Now that the 2020 offseason has begun, following a second consecutive season in which they failed to even reach the playoffs, it’s time to take stock of where the Pittsburgh Steelers stand. Specifically where Steelers players stand individually based on what we have seen happen over the course of the past season, and with notice to anything that happens going forward.
A stock evaluation can take a couple of different approaches and I’ll try to make clear my reasonings. In some cases it will be based on more long-term trends, such as an accumulation of offseason activity. In other instances it will be a direct response to something that just happened. So we can see a player more than once over the course of the summer as we move forward.
Player: RB Wendell Smallwood
Stock Value: Up
Reasoning: Running backs coach Eddie Faulkner talked up the veteran back earlier in the week, who was signed at the start of training camp, calling him a consummate professional, which is a desired trait this season more than usual.
The Steelers, one might argue, have at least six running backs who could be categorized as deserving of a roster spot, either having been on rosters in previous years or now coming in as mid-round draft picks. James Conner is in his fourth year with the team, Jaylen Samuels his third, Benny Snell his second. Kerrith Whyte is in year two after flashing as a late pickup. Anthony McFarland is the rookie. And then there’s Smallwood, who has more experience in the NFL than even Conner.
Considering Conner’s lengthy injury history, the Steelers might desire the experience and preparedness of a guy like Smallwood,, and they have tried to bring in similar backs before, with mixed results, such as Felix Jones and Stevan Ridley, or more notably, LeGarrette Blount and, at the tail end of his career, DeAngelo Williams.
Conner is the only running back on the roster who has ever been entrusted with a full workload. Samuels has started, but was rotated in and out. Snell could be a workhorse back, but he is only going into year two, and he’s had a limited offseason this year, which could stunt his growth potential.
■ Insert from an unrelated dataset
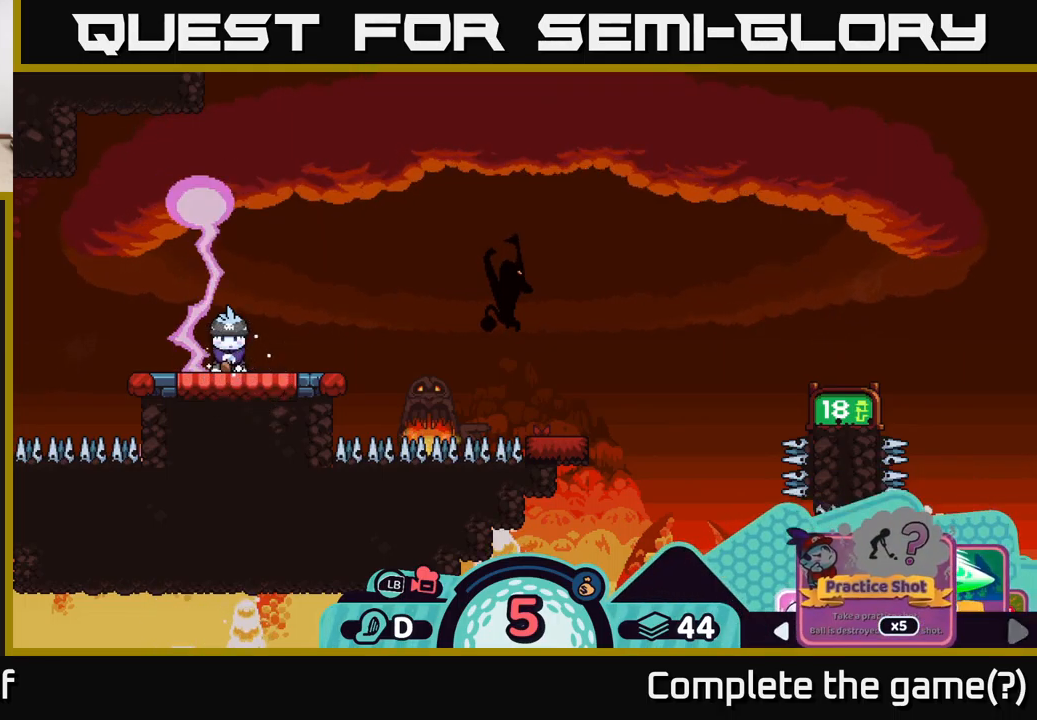
{"buttons": ["R2"], "left_stick": "right", "right_stick": "center", "events": [[116, "left_stick", "center"], [183, "left_stick", "right"], [316, "left_stick", "center"], [383, "left_stick", "right"]]}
Of every player on the roster, he may well be determined by the coaching staff that Smallwood is the best-equipped to be the primary backup and a spot starter should it be necessary. He does have some history being a spot starter, even if his career-high in snaps is 44, and 18 his career-high in carries for a game.
Whatever happens, they will work it out in a platoon, with Snell and McFarland contributing. That is assuming that there is even a fourth running back on the roster, but his veteran experience may be the factor that falls in Smallwood’s favor and pushes the Steelers to carry the extra backfield presence.